Texte retenu.
---------------

Pardonner l’impardonnable

Dans une période de profonde douleur, comment pardonnez-vous l’impardonnable ? Vous avez peut-être des malentendus au sujet du pardon qui vous amène à le rejeter d’emblée. On pense souvent – à tort – que si vous pratiquez le pardon, vous acceptez ou pardonnez un acte qui est en soi impardonnable. Comment cela pourrait-il être possible ? Une autre impression erronée sur le pardon est que cela implique que vous êtes faible ou que vous ne résistez pas à ceux qui font le mal.

La conviction est que si l’on pardonne ou permet aux autres de pardonner, la justice sera abandonnée, car les gens perdront la détermination nécessaire pour agir. Mais le pardon ne consiste pas à accepter, abandonner, céder à la défaite, être faible ou éviter le coût de la justice. Il s’agit de la façon dont vous tenez dans votre cœur un mal terrible alors que vous agissez dans le monde pour corriger ce mal et essayer de l’empêcher que cela ne se reproduise.

Le pardon en tant que pratique spirituelle

Le pardon peut être compris comme une pratique spirituelle et a été enseigné en tant que tel par Jésus, le Bouddha et de nombreux autres enseignants spirituels. Une définition du pardon est illustrée de manière poignante dans une histoire bien connue du bouddhisme au sujet de deux moines qui se sont rencontrés quelques années après avoir été libérés de prison où ils avaient été torturés par leurs bourreaux. “Leur as-tu pardonné ?” demande le premier. “Je ne leur pardonnerai jamais! Jamais!” réponds le second. “Dans ce cas, ils te maintiendront toujours en prison”.

La pratique du pardon consiste à libérer vos propres sentiments et à trouver un sens aux pires événements de la vie. Vous pratiquez le pardon pour vous libérer de la violence intérieure de votre rage et vous n’abandonnez pas la poursuite de l’action juste. En fait, vous obtenez une vision claire qui vous permet d’utiliser des moyens habiles pour instaurer une paix durable.

Ainsi, vous pratiquez le pardon pour votre propre bien, pour ne pas être enfermé dans la colère, la peur et le ressentiment. Le ressentiment durcit vos émotions, restreint vos possibilités de réagir à la vie, obscurcit votre jugement, vous empêche de ressentir le flux de la vie, déplace votre attention de ceux qui comptent pour vous vers ceux que vous dédaignez, et alourdit votre esprit.

Pourquoi voudriez-vous choisir de vivre de cette manière ?

Cela donne à ceux qui vous ont fait du tort une victoire encore plus grande que leur acte original. Vous acceptez également la pratique du pardon comme un acte de désintéressement, que vous pouvez faire pour mettre fin au cycle apparemment sans fin de la haine dans le monde.

---------------

Matériel fourni.
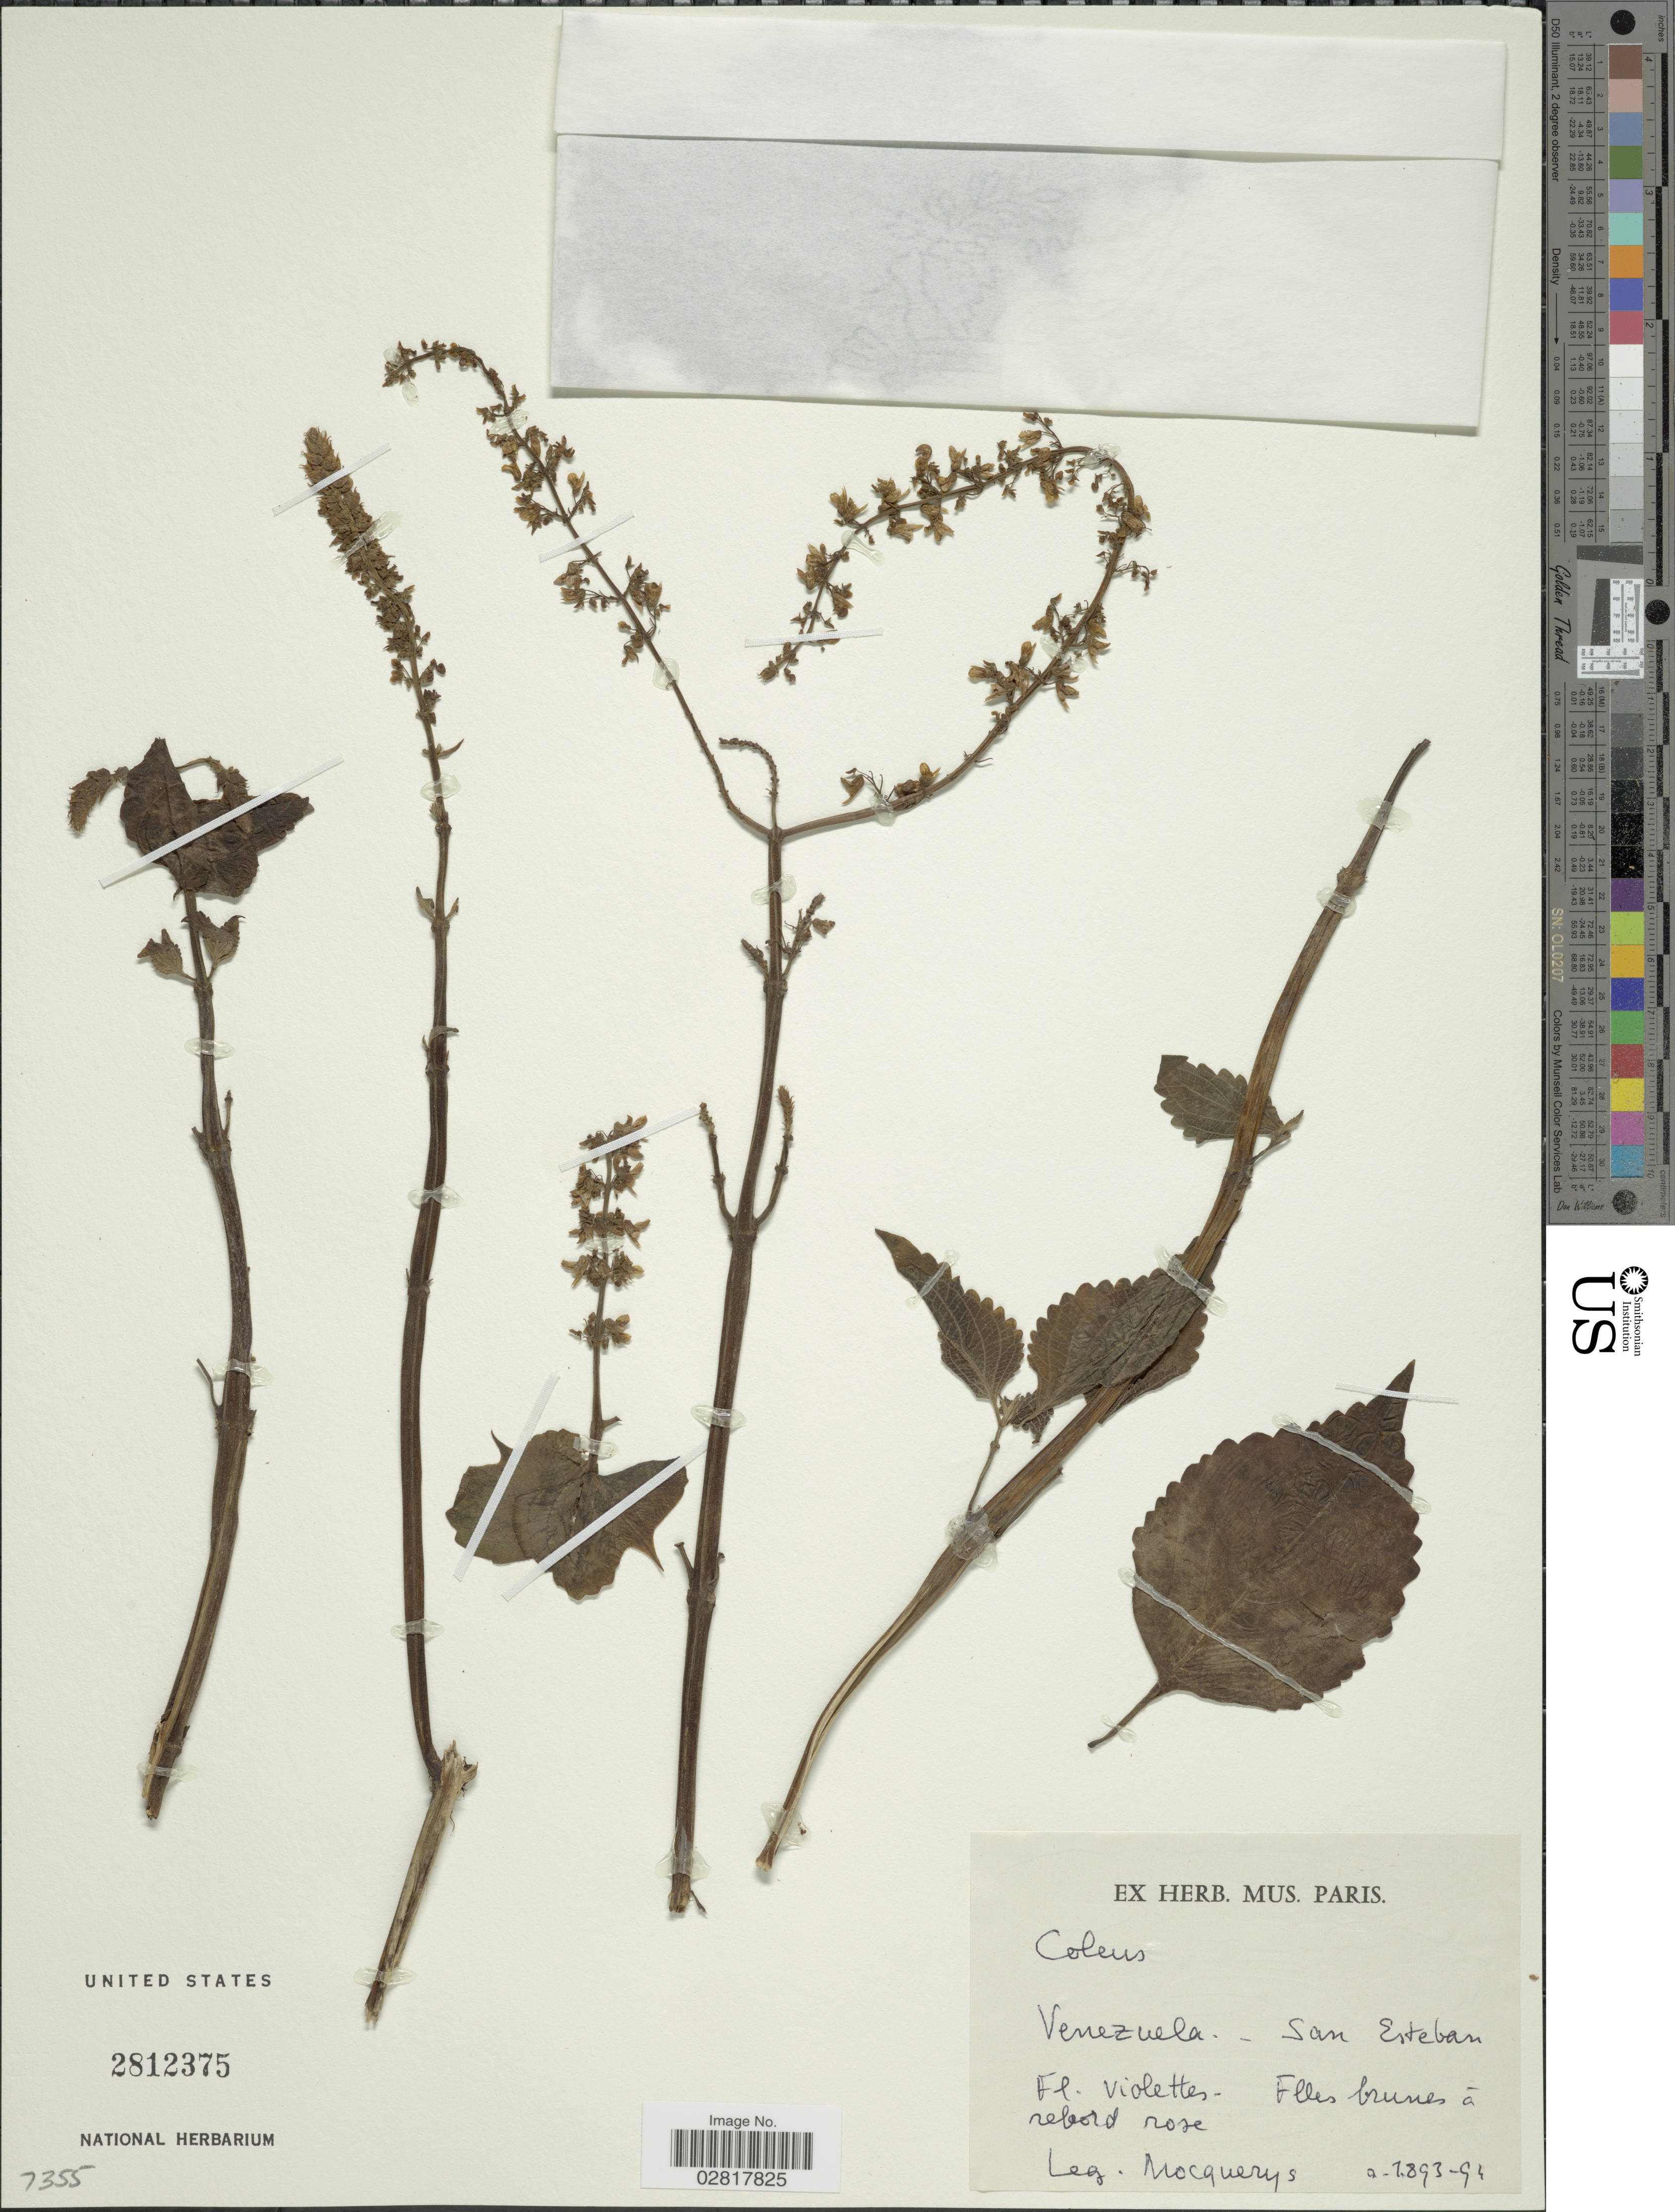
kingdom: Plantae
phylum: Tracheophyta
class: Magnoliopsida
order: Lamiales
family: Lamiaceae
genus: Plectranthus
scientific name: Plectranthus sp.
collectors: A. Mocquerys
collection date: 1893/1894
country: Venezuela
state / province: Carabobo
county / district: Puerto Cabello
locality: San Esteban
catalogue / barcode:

---------------

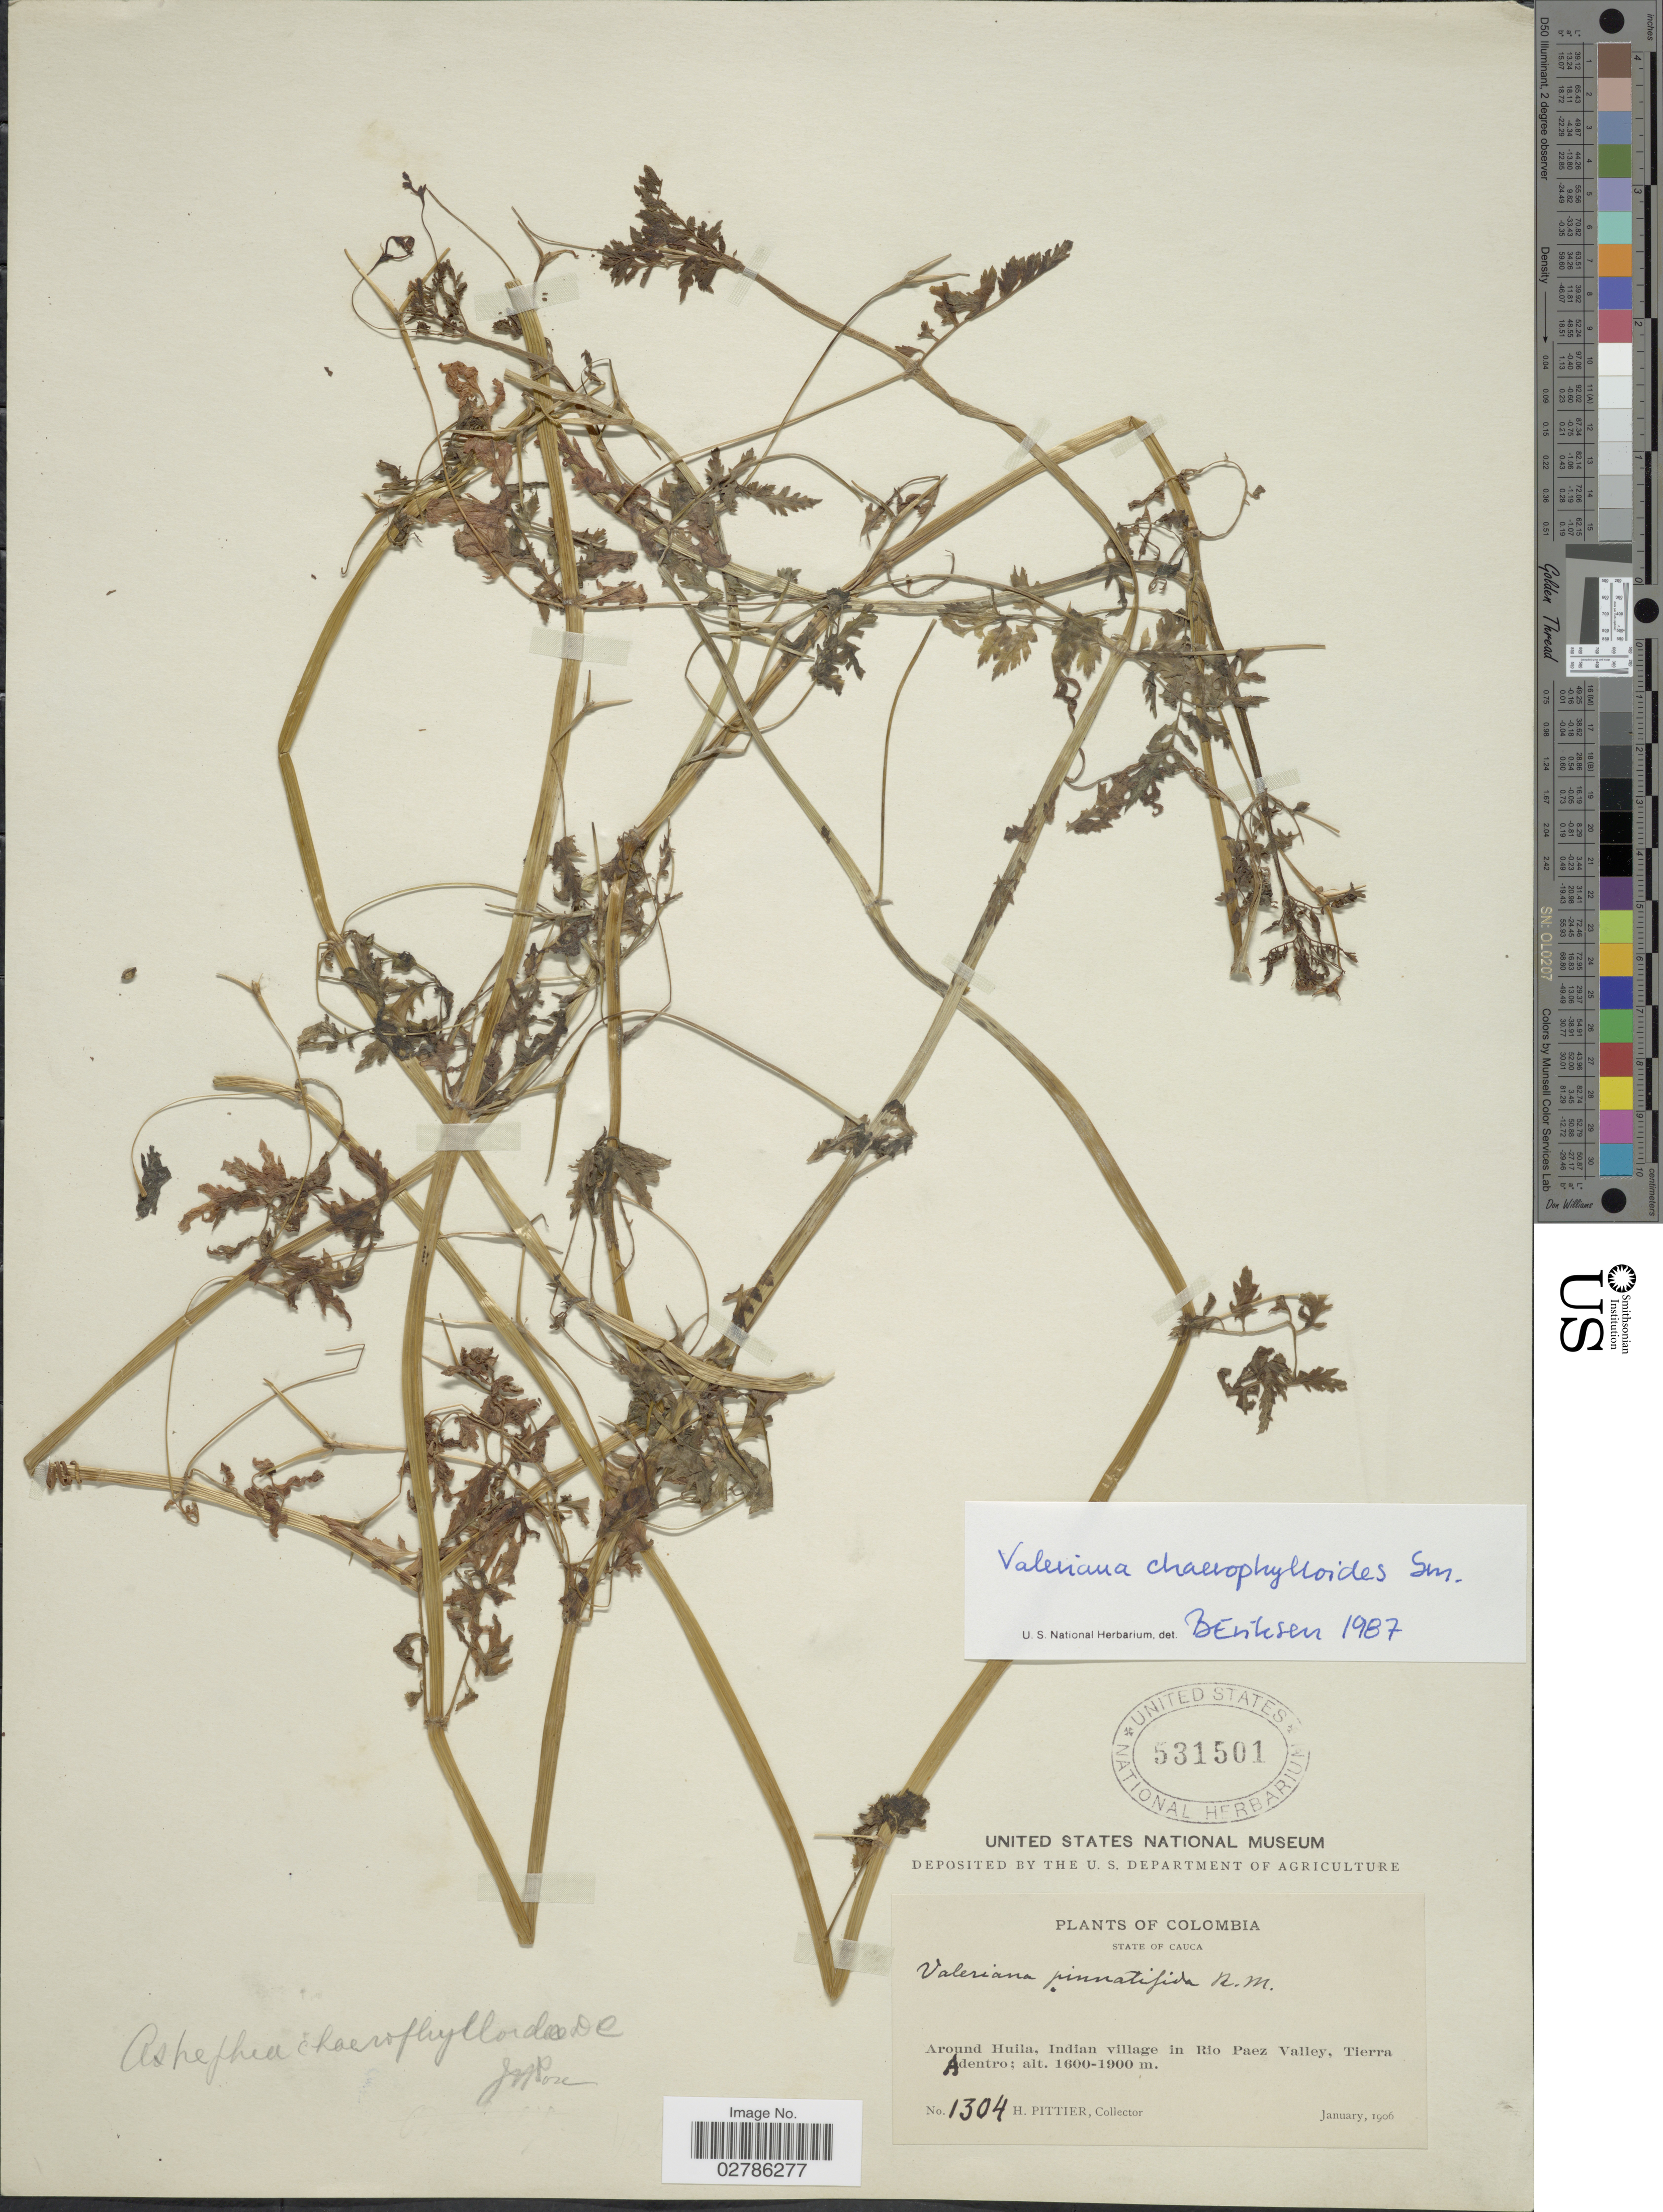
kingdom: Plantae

---------------

Liste des tâches.
a. Traduisez en anglais cette phrase du texte sur le pardon : « La pratique du pardon consiste à libérer vos propres sentiments et à trouver un sens aux pires événements de la vie. »
b. D'après le texte sur le pardon, qui a enseigné le pardon en tant que pratique spirituelle ?
c. Poursuivez le texte sur le pardon au-delà de sa dernière phrase.
Le matériel fourni est distinct du texte sur le pardon.

Réponses attendues.
a. The practice of forgiveness consists of releasing your own feelings and finding meaning in the worst events of life.

b. Jésus, le Bouddha et de nombreux autres enseignants spirituels.

c.
Le Bouddha a dit: “La haine n’a jamais dissipé la haine. Seul l’amour peut dissiper la haine.

En retenant la vérité de notre interdépendance et en refusant de participer à ce cycle sans fin de haine, vous pouvez aider à guérir la plaie du monde.

Jésus a dit: “Si vous aimez ceux qui vous aiment, quel mérite avez-vous ? Même les pécheurs aiment ceux qui les aiment. Mais si vous aimez vos ennemis, faites-leur du bien, et prêtez-leur sans rien attendre en retour, alors votre récompense sera grande.

Personne ne peut accuser Jésus ou Bouddha d’être des lâches face à l’injustice; par conséquent, leurs enseignements traitent de la manière de garder le difficile dans le cœur. Vous devez décider si vous partagez leurs croyances et, le cas échéant, vous pratiquez cette manière de vivre, qui reflète vos valeurs les plus profondes.

C’est une façon de vivre proactive et courageuse. Cela ne signifie pas que vous réagissez de manière passive lorsque vous rencontrez une action fausse, vous devez toujours agir pour arrêter ceux qui font du mal aux autres.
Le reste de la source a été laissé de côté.